THE 1975
Live at the SSE Arena - 30.1.23by Ben Magee
Photos by Jordan Curtis Hughes
“Heard joke once: Man goes to doctor. Says he's depressed. Says life seems harsh and cruel. Says he feels all alone in a threatening world where what lies ahead is vague and uncertain. Doctor says, "Treatment is simple. Great clown Bo Burnham is in town tonight. Go and see him. That should pick you up." Man bursts into tears. Says, "But doctor...I AM Matty Healy.”
It’s been many years since The 1975 played their inaugural Belfast show in the Oh Yeah Centre on Gordon Street. Your intrepid writer was there, with a fresh ‘The 1975’ debut album CD in his pocket, watching Matty Healy self-aggrandise his own misery and chastise the crowd.
Not much has changed then.
Perhaps the most polarising mainstream act in the world right now, the Manchester chart- toppers brought their highly meme-able world tour to a close in Belfast’s SSE Arena (“Bring back The Odyssey” we cry. “NO” whispers Sammy Wilson through a mouth of Tayto Smokey Bacon). Now as famed for their interactive live set pieces as their number-1 selling albums, The 1975 are as much a spectacle live as they are an act. I’m sure Healy, in the brief moments he’s able to pull himself from the mirror, is delighted. Because love or hate; we’re still talking about them and that’s been the whole point.
We take our seats as opening act Bonnie Kemply begins her set. On her first-ever tour, an international one (that is a mental and very 1975 thing to do), she holds down the fort tremendously ahead of the stadium-sized shoes to fill. To a nearly full house, the talented singer harmonises her way through a series of alternative singer-songwriter bops and some spacey Wolf Alice-esque foot stompers. The crowd responds in kind with a sea of camera phone lights and shrieks of approval. Thirty minutes fly by, and she’s off the stage almost as quickly as she’s on.
A lull then, as the curtains close and the stage is set. A quiet murmur of bets breaks out - will they play ‘Menswear’ tonight as they have a few others? Do you think he’ll like my ‘I Hate The 1975’ T-shirt? Can you autotune “Hate The Westlink?” or “Control It Travis” better? My money was on the former.
The quiet pressure builds to a boil, and you’re suddenly aware of the grip this band has on their fans. It’s stronger than perhaps any one act has over their stand barring Harry Styles and bisexuals or Westlife and Country Cork. Lonely This Christmas by Mud, an homage to Elvis and singing in his style, comes on over the tannoy builds and builds in the background over the speakers, its crescendo bursting the stadium's tension bubble as the curtain falls. The Ratman himself sits centre stage, smoking a menthol as his band set up a kitchen sink stage diorama around him. At Their Best indeed.

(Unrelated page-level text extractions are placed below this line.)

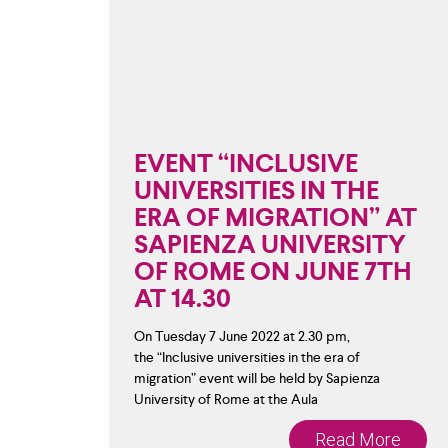
EVENT “INCLUSIVE
UNIVERSITIES IN THE
ERA OF MIGRATION” AT
SAPIENZA UNIVERSITY
OF ROME ON JUNE 7TH
AT 14.30
On Tuesday 7 June 2022 at 2.30 pm,
the “Inclusive universities in the era of
migration” event will be held by Sapienza
University of Rome at the Aula
Read More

At 8:30 pm sharp the music begins, with each player of the night announced on the jumbo screens as if they are characters in a nepo-baby sitcom. The signature janky riffs that have become part of the furniture in contemporary pop music are loud and true tonight as the band blast through a medley of recent singles and carefully composed melodramatic antics, with self-admitted influences in tropical house and African-American music culture bleeding through in the rhythms and melodies of tracks like “I’m In Love With You” and “About You”.
And then a curious pattern begins to emerge. Frontman Healy continues his normal gyrations around the stage but starts obliquely referencing the physical movements of one E. Presley, whose tribute track by Mud was used to end the stage prep and begin the show. We know from experience that nothing is as seems for the quartet, and they are almost Bo Burnham-ian in their performance curation. This has hardly been an uncontroversial tour (see any TikTok or Twitter post for reference), but one can’t help but wonder when experiencing this in person how much of that has been deliberate.
A sheltered child whose talent got the better of him before falling into destructive habits in pursuit of a creative career? I’m sure it didn’t take too much personal convincing to draw the comparisons between himself and Elvis for this performance, and soon he began seeking controversy like a moth to a flame. And what’s most annoying, is that it works brilliantly.
As you watch him stagger from one song to another across the stage, like the broken protagonist of a Squeeze 45”, in the grips of an emotional climax that’s less kitchen sink drama and more living-room man-flu, you actually begin to appreciate the choreography of it all. “It’s all a show of some kind” he mutters bitterly during one of his many monologues. No one cares. They scream for his approval anyway. A plan well made, and expertly executed.
After the new songs are finished, the band launch into the hits. “Chocolate”, “It’s Not Living”, “Menswear” (knew it), “Robbers”, “The Sound” and “Sex” are fired out like bullets, and you suddenly come face to face with the fact that the band you equally love and can’t stand have a discography that can go ten rounds with any pop act in history. The night closes with “Give Yourself A Try”, Healy’s love and hate letter to himself. Fitting. Five Stars. No notes. I hate them. I love them.